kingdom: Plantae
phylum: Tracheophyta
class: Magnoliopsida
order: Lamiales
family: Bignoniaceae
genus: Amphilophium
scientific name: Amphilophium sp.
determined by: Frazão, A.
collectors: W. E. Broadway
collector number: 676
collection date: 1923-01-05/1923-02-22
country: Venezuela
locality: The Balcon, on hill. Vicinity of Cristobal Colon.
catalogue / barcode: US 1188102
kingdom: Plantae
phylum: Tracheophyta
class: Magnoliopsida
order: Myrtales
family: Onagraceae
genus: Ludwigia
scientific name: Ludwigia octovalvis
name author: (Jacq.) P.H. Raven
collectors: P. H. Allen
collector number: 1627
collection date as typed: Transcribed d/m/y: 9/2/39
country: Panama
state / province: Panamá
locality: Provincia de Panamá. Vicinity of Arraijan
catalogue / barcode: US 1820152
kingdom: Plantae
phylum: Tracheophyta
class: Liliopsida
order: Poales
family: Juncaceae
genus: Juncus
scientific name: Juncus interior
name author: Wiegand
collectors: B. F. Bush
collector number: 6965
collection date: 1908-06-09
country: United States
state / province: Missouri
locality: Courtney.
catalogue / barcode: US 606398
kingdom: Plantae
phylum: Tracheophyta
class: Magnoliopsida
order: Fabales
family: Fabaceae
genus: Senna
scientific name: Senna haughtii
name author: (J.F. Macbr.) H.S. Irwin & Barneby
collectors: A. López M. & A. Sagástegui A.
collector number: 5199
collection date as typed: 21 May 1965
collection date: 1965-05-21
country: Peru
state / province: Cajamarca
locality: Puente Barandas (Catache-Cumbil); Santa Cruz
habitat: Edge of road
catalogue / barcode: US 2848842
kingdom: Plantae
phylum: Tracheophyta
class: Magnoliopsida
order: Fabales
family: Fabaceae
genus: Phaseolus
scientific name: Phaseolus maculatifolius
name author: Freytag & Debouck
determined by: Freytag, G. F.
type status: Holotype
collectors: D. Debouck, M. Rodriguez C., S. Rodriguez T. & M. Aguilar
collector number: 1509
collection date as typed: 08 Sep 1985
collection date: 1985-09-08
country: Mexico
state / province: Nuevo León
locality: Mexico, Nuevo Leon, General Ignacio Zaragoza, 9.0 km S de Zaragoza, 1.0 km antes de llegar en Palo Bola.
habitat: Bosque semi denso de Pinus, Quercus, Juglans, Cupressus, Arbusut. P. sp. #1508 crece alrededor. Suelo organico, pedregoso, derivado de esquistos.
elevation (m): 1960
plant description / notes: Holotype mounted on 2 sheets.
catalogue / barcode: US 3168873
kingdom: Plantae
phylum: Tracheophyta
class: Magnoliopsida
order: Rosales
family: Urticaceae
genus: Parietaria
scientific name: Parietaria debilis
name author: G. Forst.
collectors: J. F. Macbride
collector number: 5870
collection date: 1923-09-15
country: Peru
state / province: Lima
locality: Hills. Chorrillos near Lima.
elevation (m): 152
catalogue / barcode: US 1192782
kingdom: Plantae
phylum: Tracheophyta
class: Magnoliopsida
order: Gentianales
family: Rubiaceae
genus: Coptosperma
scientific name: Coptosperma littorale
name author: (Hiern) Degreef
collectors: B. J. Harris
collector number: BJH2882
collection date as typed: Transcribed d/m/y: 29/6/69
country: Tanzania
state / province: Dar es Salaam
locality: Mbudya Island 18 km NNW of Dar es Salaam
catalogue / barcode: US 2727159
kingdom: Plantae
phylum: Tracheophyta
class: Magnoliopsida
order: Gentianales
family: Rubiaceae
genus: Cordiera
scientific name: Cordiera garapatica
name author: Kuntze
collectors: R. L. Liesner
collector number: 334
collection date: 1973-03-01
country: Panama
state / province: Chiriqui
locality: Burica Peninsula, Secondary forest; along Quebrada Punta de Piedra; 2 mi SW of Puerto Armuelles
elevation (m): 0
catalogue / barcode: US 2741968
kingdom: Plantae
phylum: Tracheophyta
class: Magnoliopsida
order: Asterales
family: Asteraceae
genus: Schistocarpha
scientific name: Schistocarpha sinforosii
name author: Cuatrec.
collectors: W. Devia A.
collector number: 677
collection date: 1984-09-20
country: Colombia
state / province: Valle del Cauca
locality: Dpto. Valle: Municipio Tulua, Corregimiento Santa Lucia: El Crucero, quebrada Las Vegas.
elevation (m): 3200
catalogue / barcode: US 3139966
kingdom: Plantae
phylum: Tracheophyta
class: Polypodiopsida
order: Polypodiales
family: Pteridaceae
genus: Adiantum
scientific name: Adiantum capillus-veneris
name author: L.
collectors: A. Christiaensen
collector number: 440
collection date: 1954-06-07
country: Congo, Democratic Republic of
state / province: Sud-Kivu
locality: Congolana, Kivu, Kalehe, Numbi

• [REQUEST]: Copy all of the data above, line by line, without changing a single character.

• [RESULT]:
kingdom: Plantae
phylum: Tracheophyta
class: Magnoliopsida
order: Lamiales
family: Bignoniaceae
genus: Amphilophium
scientific name: Amphilophium sp.
determined by: Frazão, A.
collectors: W. E. Broadway
collector number: 676
collection date: 1923-01-05/1923-02-22
country: Venezuela
locality: The Balcon, on hill. Vicinity of Cristobal Colon.
catalogue / barcode: US 1188102
kingdom: Plantae
phylum: Tracheophyta
class: Magnoliopsida
order: Myrtales
family: Onagraceae
genus: Ludwigia
scientific name: Ludwigia octovalvis
name author: (Jacq.) P.H. Raven
collectors: P. H. Allen
collector number: 1627
collection date as typed: Transcribed d/m/y: 9/2/39
country: Panama
state / province: Panamá
locality: Provincia de Panamá. Vicinity of Arraijan
catalogue / barcode: US 1820152
kingdom: Plantae
phylum: Tracheophyta
class: Liliopsida
order: Poales
family: Juncaceae
genus: Juncus
scientific name: Juncus interior
name author: Wiegand
collectors: B. F. Bush
collector number: 6965
collection date: 1908-06-09
country: United States
state / province: Missouri
locality: Courtney.
catalogue / barcode: US 606398
kingdom: Plantae
phylum: Tracheophyta
class: Magnoliopsida
order: Fabales
family: Fabaceae
genus: Senna
scientific name: Senna haughtii
name author: (J.F. Macbr.) H.S. Irwin & Barneby
collectors: A. López M. & A. Sagástegui A.
collector number: 5199
collection date as typed: 21 May 1965
collection date: 1965-05-21
country: Peru
state / province: Cajamarca
locality: Puente Barandas (Catache-Cumbil); Santa Cruz
habitat: Edge of road
catalogue / barcode: US 2848842
kingdom: Plantae
phylum: Tracheophyta
class: Magnoliopsida
order: Fabales
family: Fabaceae
genus: Phaseolus
scientific name: Phaseolus maculatifolius
name author: Freytag & Debouck
determined by: Freytag, G. F.
type status: Holotype
collectors: D. Debouck, M. Rodriguez C., S. Rodriguez T. & M. Aguilar
collector number: 1509
collection date as typed: 08 Sep 1985
collection date: 1985-09-08
country: Mexico
state / province: Nuevo León
locality: Mexico, Nuevo Leon, General Ignacio Zaragoza, 9.0 km S de Zaragoza, 1.0 km antes de llegar en Palo Bola.
habitat: Bosque semi denso de Pinus, Quercus, Juglans, Cupressus, Arbusut. P. sp. #1508 crece alrededor. Suelo organico, pedregoso, derivado de esquistos.
elevation (m): 1960
plant description / notes: Holotype mounted on 2 sheets.
catalogue / barcode: US 3168873
kingdom: Plantae
phylum: Tracheophyta
class: Magnoliopsida
order: Rosales
family: Urticaceae
genus: Parietaria
scientific name: Parietaria debilis
name author: G. Forst.
collectors: J. F. Macbride
collector number: 5870
collection date: 1923-09-15
country: Peru
state / province: Lima
locality: Hills. Chorrillos near Lima.
elevation (m): 152
catalogue / barcode: US 1192782
kingdom: Plantae
phylum: Tracheophyta
class: Magnoliopsida
order: Gentianales
family: Rubiaceae
genus: Coptosperma
scientific name: Coptosperma littorale
name author: (Hiern) Degreef
collectors: B. J. Harris
collector number: BJH2882
collection date as typed: Transcribed d/m/y: 29/6/69
country: Tanzania
state / province: Dar es Salaam
locality: Mbudya Island 18 km NNW of Dar es Salaam
catalogue / barcode: US 2727159
kingdom: Plantae
phylum: Tracheophyta
class: Magnoliopsida
order: Gentianales
family: Rubiaceae
genus: Cordiera
scientific name: Cordiera garapatica
name author: Kuntze
collectors: R. L. Liesner
collector number: 334
collection date: 1973-03-01
country: Panama
state / province: Chiriqui
locality: Burica Peninsula, Secondary forest; along Quebrada Punta de Piedra; 2 mi SW of Puerto Armuelles
elevation (m): 0
catalogue / barcode: US 2741968
kingdom: Plantae
phylum: Tracheophyta
class: Magnoliopsida
order: Asterales
family: Asteraceae
genus: Schistocarpha
scientific name: Schistocarpha sinforosii
name author: Cuatrec.
collectors: W. Devia A.
collector number: 677
collection date: 1984-09-20
country: Colombia
state / province: Valle del Cauca
locality: Dpto. Valle: Municipio Tulua, Corregimiento Santa Lucia: El Crucero, quebrada Las Vegas.
elevation (m): 3200
catalogue / barcode: US 3139966
kingdom: Plantae
phylum: Tracheophyta
class: Polypodiopsida
order: Polypodiales
family: Pteridaceae
genus: Adiantum
scientific name: Adiantum capillus-veneris
name author: L.
collectors: A. Christiaensen
collector number: 440
collection date: 1954-06-07
country: Congo, Democratic Republic of
state / province: Sud-Kivu
locality: Congolana, Kivu, Kalehe, Numbi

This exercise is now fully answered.